If cost is a problem for the significant other, consider that extract brewing can cost twice as much as AG. (Extract kit vs. Bulk purchase AG)
There is always concern about making crap beer, but if you understand when you need perfect sanitation, and follow that, then you are not likely to make crap beer. If you also understand how important it is to keep your fermentation temps where they should be then you are very likely to make very good beer. If you also get the proper mix of ingredients and cook them just right, you are almost certainly going to make great beer.
Two of the three are identically essential for either extract or AG. The other is only slightly harder for one method.
Let's say you want to make an AG batch. Get Beersmith, or a recipe from some source, and buy the grains listed for that recipe. You can get them pre-crushed, or if you have a crusher, uncrushed and crush them at home.
Place the grains and the proper amount of water, at the proper temp (usually 150-156), into your Mash Tun (MLT), stir it up, and then let it sit for an hour.

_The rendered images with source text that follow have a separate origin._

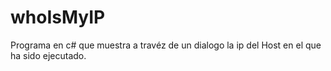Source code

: # whoIsMyIP

Programa en  c# que muestra a travéz de un dialogo la ip del Host en el que ha sido ejecutado.
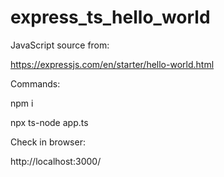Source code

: # express_ts_hello_world

JavaScript source from: 

https://expressjs.com/en/starter/hello-world.html

Commands:

npm i

npx ts-node app.ts

Check in browser:

http://localhost:3000/
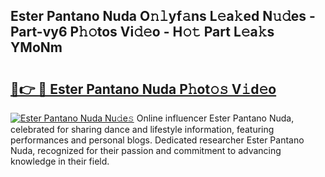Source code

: ## Ester Pantano Nuda O𝚗𝚕yf𝚊ns L𝚎a𝚔ed N𝚞𝚍es - Part-vy6 P𝚑𝚘tos Vi𝚍𝚎o - H𝚘𝚝 Part L𝚎a𝚔s YMoNm

# <h2><a href="http://kf5kb8x.oniu.top/?m=Ester+Pantano+Nuda">🔗👉 🔴 Ester Pantano Nuda P𝚑ot𝚘𝚜 V𝚒d𝚎o</a></h2>

[![Ester Pantano Nuda Nu𝚍e𝚜](https://i.imgur.com/0qMVB7G.gif)](http://kf5kb8x.oniu.top/?m=Ester+Pantano+Nuda)
Online influencer Ester Pantano Nuda, celebrated for sharing dance and lifestyle information, featuring performances and personal blogs. Dedicated researcher Ester Pantano Nuda, recognized for their passion and commitment to advancing knowledge in their field.  
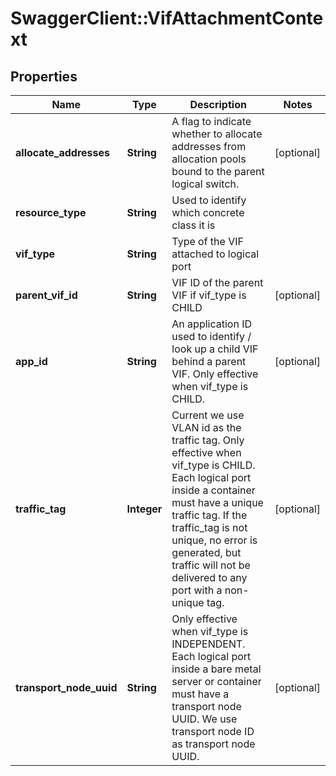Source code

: # SwaggerClient::VifAttachmentContext

## Properties
Name | Type | Description | Notes
------------ | ------------- | ------------- | -------------
**allocate_addresses** | **String** | A flag to indicate whether to allocate addresses from allocation     pools bound to the parent logical switch.  | [optional] 
**resource_type** | **String** | Used to identify which concrete class it is | 
**vif_type** | **String** | Type of the VIF attached to logical port | 
**parent_vif_id** | **String** | VIF ID of the parent VIF if vif_type is CHILD | [optional] 
**app_id** | **String** | An application ID used to identify / look up a child VIF behind a parent VIF. Only effective when vif_type is CHILD.  | [optional] 
**traffic_tag** | **Integer** | Current we use VLAN id as the traffic tag. Only effective when vif_type is CHILD. Each logical port inside a container must have a unique traffic tag. If the traffic_tag is not unique, no error is generated, but traffic will not be delivered to any port with a non-unique tag.  | [optional] 
**transport_node_uuid** | **String** | Only effective when vif_type is INDEPENDENT. Each logical port inside a bare metal server or container must have a transport node UUID. We use transport node ID as transport node UUID.  | [optional] 


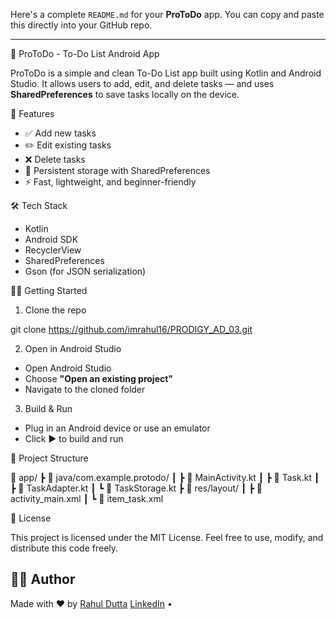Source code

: Here's a complete `README.md` for your **ProToDo** app. You can copy and paste this directly into your GitHub repo.

---


📝 ProToDo - To-Do List Android App

ProToDo is a simple and clean To-Do List app built using Kotlin and Android Studio. It allows users to add, edit, and delete tasks — and uses **SharedPreferences** to save tasks locally on the device.

📱 Features

- ✅ Add new tasks
- ✏️ Edit existing tasks
- ❌ Delete tasks
- 💾 Persistent storage with SharedPreferences
- ⚡ Fast, lightweight, and beginner-friendly

🛠 Tech Stack

- Kotlin
- Android SDK
- RecyclerView
- SharedPreferences
- Gson (for JSON serialization)

🧑‍💻 Getting Started

1. Clone the repo

git clone https://github.com/imrahul16/PRODIGY_AD_03.git

2. Open in Android Studio

* Open Android Studio
* Choose **"Open an existing project"**
* Navigate to the cloned folder

3. Build & Run

* Plug in an Android device or use an emulator
* Click ▶️ to build and run

 📂 Project Structure

📁 app/
 ┣ 📁 java/com.example.protodo/
 ┃ ┣ 📄 MainActivity.kt
 ┃ ┣ 📄 Task.kt
 ┃ ┣ 📄 TaskAdapter.kt
 ┃ ┗ 📄 TaskStorage.kt
 ┣ 📁 res/layout/
 ┃ ┣ 📄 activity_main.xml
 ┃ ┗ 📄 item_task.xml

 📄 License

This project is licensed under the MIT License.
Feel free to use, modify, and distribute this code freely.

## 🙋‍♂️ Author

Made with ❤️ by [Rahul Dutta](https://github.com/imrahul16)
[LinkedIn](https://www.linkedin.com/in/imrahul16) • 
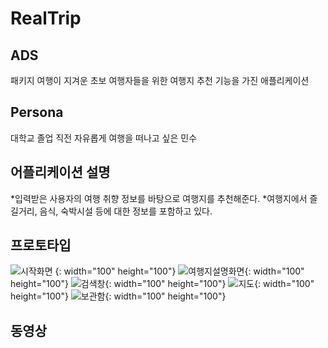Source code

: # RealTrip
## ADS
패키지 여행이 지겨운 초보 여행자들을 위한 여행지 추천 기능을 가진 애플리케이션

## Persona
대학교 졸업 직전 자유롭게 여행을 떠나고 싶은 민수

## 어플리케이션 설명
*입력받은 사용자의 여행 취향 정보를 바탕으로 여행지를 추천해준다.
*여행지에서 즐길거리, 음식, 숙박시설 등에 대한 정보를 포함하고 있다.

## 프로토타입
![시작화면](https://raw.githubusercontent.com/ProjectInTheClass/RealTrip/5f83254885d250a33f0fe63d45b4584ea33ff664/RealTrip_image/%EC%8A%A4%ED%81%AC%EB%A6%B0%EC%83%B7%202020-07-24%20%EC%98%A4%EC%A0%84%2010.42.30.png) {: width="100" height="100"}
![여행지설명화면](https://github.com/ProjectInTheClass/RealTrip/blob/master/RealTrip_image/%EC%8A%A4%ED%81%AC%EB%A6%B0%EC%83%B7%202020-07-24%20%EC%98%A4%EC%A0%84%2010.42.43.png?raw=true){: width="100" height="100"}
![검색창](https://github.com/ProjectInTheClass/RealTrip/blob/master/RealTrip_image/%EC%8A%A4%ED%81%AC%EB%A6%B0%EC%83%B7%202020-07-24%20%EC%98%A4%EC%A0%84%2011.19.19.png?raw=true){: width="100" height="100"}
![지도](https://github.com/ProjectInTheClass/RealTrip/blob/master/RealTrip_image/%EC%8A%A4%ED%81%AC%EB%A6%B0%EC%83%B7%202020-07-24%20%EC%98%A4%EC%A0%84%2011.19.40.png?raw=true){: width="100" height="100"}
![보관함](https://github.com/ProjectInTheClass/RealTrip/blob/master/RealTrip_image/%EC%8A%A4%ED%81%AC%EB%A6%B0%EC%83%B7%202020-07-24%20%EC%98%A4%EC%A0%84%2011.19.58.png?raw=true){: width="100" height="100"}


## 동영상


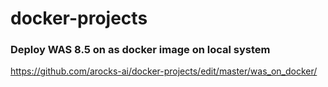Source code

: # docker-projects

### Deploy WAS 8.5 on as docker image on local system
https://github.com/arocks-ai/docker-projects/edit/master/was_on_docker/
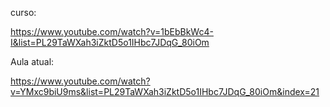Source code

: curso:

https://www.youtube.com/watch?v=1bEbBkWc4-I&list=PL29TaWXah3iZktD5o1IHbc7JDqG_80iOm

Aula atual:

https://www.youtube.com/watch?v=YMxc9biU9ms&list=PL29TaWXah3iZktD5o1IHbc7JDqG_80iOm&index=21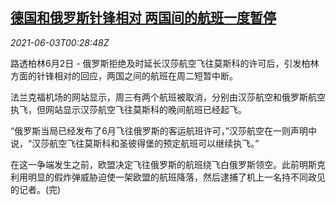 <!--1622680262000-->
[德国和俄罗斯针锋相对 两国间的航班一度暂停](https://cn.reuters.com/article/germany-russia-aviation-0602-wedn-idCNKCS2DF01E)
------

<div><i>2021-06-03T00:28:48Z</i></div><p>路透柏林6月2日 - 俄罗斯拒绝及时延长汉莎航空飞往莫斯科的许可后，引发柏林方面的针锋相对的回应，两国之间的航班在周二短暂中断。</p><p>法兰克福机场的网站显示，周三有两个航班被取消，分别由汉莎航空和俄罗斯航空执飞，但网站显示汉莎航空飞往莫斯科的晚间航班已经起飞。</p><p>“俄罗斯当局已经发布了6月飞往俄罗斯的客运航班许可，”汉莎航空在一则声明中说，“汉莎航空飞往莫斯科和圣彼得堡的预定航班可以继续执飞。”</p><p>在这一争端发生之前，欧盟决定飞往俄罗斯的航班绕飞白俄罗斯领空。此前明斯克利用明显的假炸弹威胁迫使一架欧盟的航班降落，然后逮捕了机上一名持不同政见的记者。(完)</p>
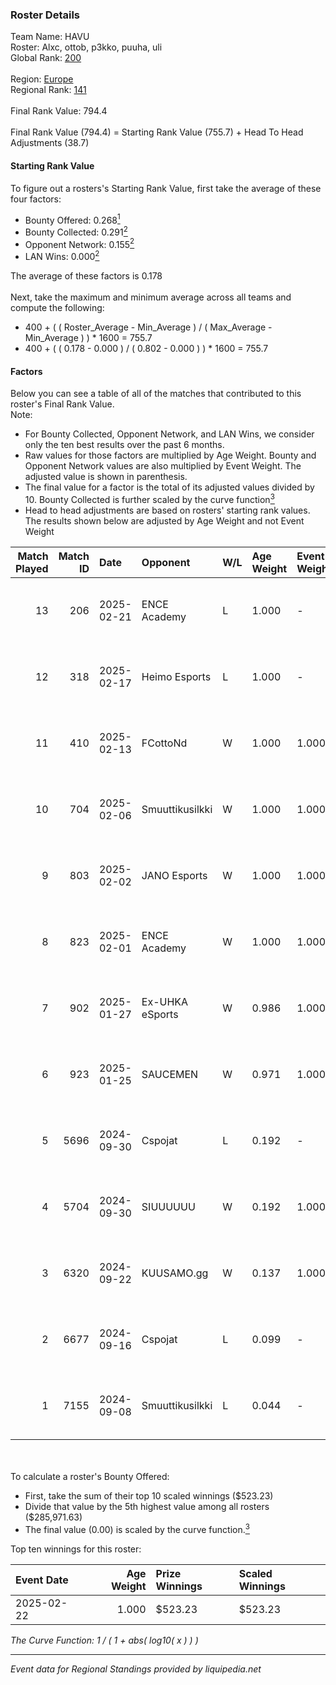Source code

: ### Roster Details<br />
Team Name: HAVU<br />
Roster: Alxc, ottob, p3kko, puuha, uli<br />
Global Rank: [200](../../standings_global_2025_02_28.md)<br />
<br />
Region: [Europe]( ../../standings_europe_2025_02_28.md)<br />
Regional Rank: [141]( ../../standings_europe_2025_02_28.md)<br />
<br />
Final Rank Value:  794.4<br />
<br />
Final Rank Value (794.4) = Starting Rank Value (755.7) + Head To Head Adjustments (38.7)<br />

#### Starting Rank Value<br />
To figure out a rosters's Starting Rank Value, first take the average of these four factors:<br />
- Bounty Offered: 0.268[<sup>1</sup>](#table2)
- Bounty Collected: 0.291[<sup>2</sup>](#table1)
- Opponent Network: 0.155[<sup>2</sup>](#table1)
- LAN Wins: 0.000[<sup>2</sup>](#table1)

The average of these factors is 0.178<br />
<br />
Next, take the maximum and minimum average across all teams and compute the following:<br />
- 400 + ( ( Roster_Average - Min_Average ) / ( Max_Average - Min_Average ) ) * 1600 = 755.7
- 400 + ( ( 0.178 - 0.000 ) / ( 0.802 - 0.000 ) ) * 1600 = 755.7


#### Factors<br />
Below you can see a table of all of the matches that contributed to this roster's Final Rank Value.<br />
Note:<br />

- For Bounty Collected, Opponent Network, and LAN Wins, we consider only the ten best results over the past 6 months.
- Raw values for those factors are multiplied by Age Weight. Bounty and Opponent Network values are also multiplied by Event Weight. The adjusted value is shown in parenthesis.
- The final value for a factor is the total of its adjusted values divided by 10. Bounty Collected is further scaled by the curve function[<sup>3</sup>](#curveFunction)
- Head to head adjustments are based on rosters' starting rank values. The results shown below are adjusted by Age Weight and not Event Weight
<span id="table1"></span><br />


| Match Played | Match ID | Date       | Opponent        | W/L | Age Weight | Event Weight | Bounty Collected | Opponent Network | LAN Wins  | H2H Adj. | Roster                         |
| -: | -: | :- | :- | :- | :- | :- | :- | :- | :- | -: | :- |
|           13 |      206 | 2025-02-21 | ENCE Academy    | L   | 1.000      | -            | -                | -                | -         |    -7.68 | Alxc, ottob, p3kko, puuha, uli |
|           12 |      318 | 2025-02-17 | Heimo Esports   | L   | 1.000      | -            | -                | -                | -         |   -12.37 | Alxc, ottob, p3kko, puuha, uli |
|           11 |      410 | 2025-02-13 | FCottoNd        | W   | 1.000      | 1.000        | 0.000 (0.000)    | 0.100 (0.100)    | 0 (0.000) |     3.44 | Alxc, ottob, p3kko, puuha, uli |
|           10 |      704 | 2025-02-06 | Smuuttikusilkki | W   | 1.000      | 1.000        | 0.000 (0.000)    | 0.101 (0.101)    | 0 (0.000) |     4.17 | Alxc, ottob, p3kko, puuha, uli |
|            9 |      803 | 2025-02-02 | JANO Esports    | W   | 1.000      | 1.000        | 0.026 (0.026)    | 0.423 (0.423)    | 0 (0.000) |    22.40 | Alxc, ottob, p3kko, puuha, uli |
|            8 |      823 | 2025-02-01 | ENCE Academy    | W   | 1.000      | 1.000        | 0.010 (0.010)    | 0.703 (0.703)    | 0 (0.000) |    24.45 | Alxc, ottob, p3kko, puuha, uli |
|            7 |      902 | 2025-01-27 | Ex-UHKA eSports | W   | 0.986      | 1.000        | 0.000 (0.000)    | 0.199 (0.196)    | 0 (0.000) |     7.50 | Alxc, ottob, p3kko, puuha, uli |
|            6 |      923 | 2025-01-25 | SAUCEMEN        | W   | 0.971      | 1.000        | 0.000 (0.000)    | 0.000 (0.000)    | 0 (0.000) |     3.52 | Alxc, ottob, p3kko, puuha, uli |
|            5 |     5696 | 2024-09-30 | Cspojat         | L   | 0.192      | -            | -                | -                | -         |    -4.85 | Alxc, jelo, jv, puuha, uli     |
|            4 |     5704 | 2024-09-30 | SIUUUUUU        | W   | 0.192      | 1.000        | 0.000 (0.000)    | 0.012 (0.002)    | 0 (0.000) |     0.76 | Alxc, jelo, jv, puuha, uli     |
|            3 |     6320 | 2024-09-22 | KUUSAMO.gg      | W   | 0.137      | 1.000        | 0.000 (0.000)    | 0.177 (0.024)    | 0 (0.000) |     1.00 | Alxc, jelo, jv, puuha, uli     |
|            2 |     6677 | 2024-09-16 | Cspojat         | L   | 0.099      | -            | -                | -                | -         |    -2.51 | Alxc, jelo, jv, puuha, uli     |
|            1 |     7155 | 2024-09-08 | Smuuttikusilkki | L   | 0.044      | -            | -                | -                | -         |    -1.13 | Alxc, jelo, jv, puuha, uli     |

<br />
<span id="table2"></span><br />
To calculate a roster's Bounty Offered:<br />

- First, take the sum of their top 10 scaled winnings ($523.23)
- Divide that value by the 5th highest value among all rosters ($285,971.63)
- The final value (0.00) is scaled by the curve function.[<sup>3</sup>](#curveFunction)

Top ten winnings for this roster:<br />

| Event Date | Age Weight | Prize Winnings | Scaled Winnings |
| :- | -: | :- | :- |
| 2025-02-22 |      1.000 | $523.23        | $523.23         |


<span id="curveFunction"></span>_The Curve Function: 1 / ( 1 + abs( log10( x ) ) )_<br />

---
_Event data for Regional Standings provided by liquipedia.net_<br />
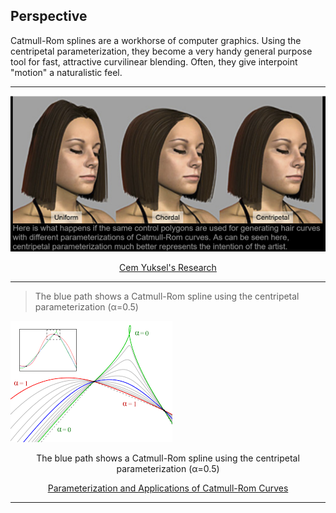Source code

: ## Perspective

Catmull-Rom splines are a workhorse of computer graphics. Using the centripetal parameterization, they become a very handy general purpose tool for fast, attractive curvilinear blending. Often, they give interpoint "motion" a naturalistic feel.

----

![hair](assets/hair.PNG)


  <p align="center"><a href="http://www.cemyuksel.com/research/catmullrom_param">Cem Yuksel's Research</a></p>


----

> The blue path shows a Catmull-Rom spline using the centripetal parameterization (α=0.5)

![CR_centripetal](assets/CR_Centripetal.png)


<p align="center">The blue path shows a Catmull-Rom spline using the centripetal parameterization (α=0.5)</p>

  <p align="center"><a href="http://www.cemyuksel.com/research/catmullrom_param/catmullrom_cad.pdf">Parameterization and Applications of Catmull-Rom Curves</a></p>


----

Pour a quart or two out through the spigot into a vessel, until it starts to run clear, then move the hose into the boil kettle. Carefully pour the wort collected in the small vessel back into the top of the MLT so as to not disturb the grain bed.
When the MLT is drained, add some more water at about 170F and stir it up again. Repeat the drain procedure after about 10 minutes. This rinses the sugars from the grain.
Some people rinse twice.
That's it. Now you have wort in the boil kettle, ready to boil and add hops. The trick is knowing how much grain and water and of course what temp the water has to be to get the mash temp, because it will lose a few degrees when you put it in the MLT and mix with grain. Beersmith will calculate this for you, or you can do it on paper.
This method is called Batch Sparging, and is somewhat easier to start with. Fly sparging is similar, but requires you to add water carefully into the MLT while draining, so that the level of water above the grains stays constant. With the right equipment and experience, many people think it's easier than batch sparging.